The chemicals have been used in firefighting foam, nonstick cookware, water-repellent clothing and many other household and personal items. They sometimes are referred to as “forever chemicals” because of their longevity in the environment.

The PFAS family of chemicals, which have been associated with increased risk of cancer and other health problems, includes perfluorooctanoic acid, or PFOA, which was used in the production of Teflon.

Vice Chancellor Sam Glasscock III ruled that he had no jurisdiction to hear the case because the separation agreement between the companies clearly states that all disputes arising from the spinoff are subject to binding arbitration.

“We have consistently maintained Chemours’ allegations are without merit and should be handled through the private arbitration process required by the separation agreement and are gratified that the court agreed,” DuPont spokesman Daniel Turner said in an email.

A spokeswoman for Chemours did not immediately respond to an email seeking comment.

Chemours argued on appeal that the arbitration clause was unenforceable because the designated management team of Chemours did not give its consent, as required by the Federal Arbitration Act, but instead was forced in the separation agreement to follow the dictates of DuPont as the parent company.

According to court papers filed by Chemours, DuPont appointed three of its own employees as the Chemours board of directors, which noted that DuPont had concluded the spinoff was in DuPont’s best interests, then approved the separation agreement.

The DuPont-installed directors resigned shortly afterward and one of them, DuPont lawyer Nigel Pond, was redesignated vice president of Chemours. Ponds signed the separation agreement in that capacity, then immediately resigned from Chemours, according to the court filing.

"Is there any doubt that Chemours was under the domination of DuPont?” Chemours attorney William Savitt asked at a hearing earlier this month.

DuPont argued that the separation agreement was a valid contract under Delaware law and the arbitration delegation clause was not subject to challenge as being “procedurally unconscionable.”

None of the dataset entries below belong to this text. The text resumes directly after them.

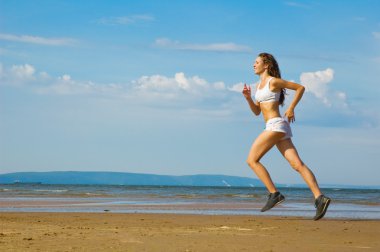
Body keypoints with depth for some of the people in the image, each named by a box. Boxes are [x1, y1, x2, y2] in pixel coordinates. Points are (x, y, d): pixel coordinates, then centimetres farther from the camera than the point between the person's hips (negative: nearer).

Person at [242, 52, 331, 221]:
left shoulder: (274, 81, -4)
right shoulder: (259, 85, 22)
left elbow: (300, 87, -1)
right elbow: (256, 111, 23)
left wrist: (291, 108, -4)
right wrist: (248, 97, 7)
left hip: (276, 125, -9)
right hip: (274, 127, 9)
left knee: (252, 160, -5)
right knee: (297, 164, -5)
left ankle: (274, 194, -10)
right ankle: (320, 198, -16)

DuPont attorney Robert Saunders also noted that, under Delaware law, the directors and officers of a wholly-owned subsidiary owe their duties to the parent company and its stockholders.

“As a result, the enforceability of agreements entered into a between a parent and a wholly-owned subsidiary, including agreements to arbitrate, are not called into question merely because the parent dictates their terms,” he said.

Saunders also said Chemours’ challenge to the separation agreement was moot because in 2017, two years after the separation, a fully independent Chemours agreed to amendments to the separation agreement under which all of its terms, including the mandatory arbitration provision, remained “in full force and effect.”

When it spun off its former performance chemicals unit in 2015, DuPont was facing multidistrict litigation involving 3,500 personal injury claims related to PFOA. DuPont pegged the maximum liability for those cases at $128 million. Dupont settled 19 months later for $671 million, agreeing to pay half the settlement amount, and up to $125 million more toward costs of other PFOA-related litigation. Chemours paid the other half.

Chemours claimed that DuPont had “a keen incentive” to downplay environmental liabilities while extracting a multibillion-dollar dividend from Chemours that would help fund a stock buyback. Chemours sought a declaratory judgment from the court limiting DuPont’s indemnification rights to the maximum liabilities it certified, or for an order directing the return of the $3.9 billion dividend.

Meanwhile, Chemours, DuPont and other chemical companies have been the subject of new lawsuits over water contamination related to PFAS chemicals.

A Chemours attorney told Glasscock last year that Chemours faced more than $200 million in costs to address environmental issues at a North Carolina manufacturing facility, 100 times more than DuPont’s estimated $2 million maximum liability.

Chemours also has said that potential environmental liabilities in New Jersey far exceed the $337 million cited by DuPont at the time of the spinoff.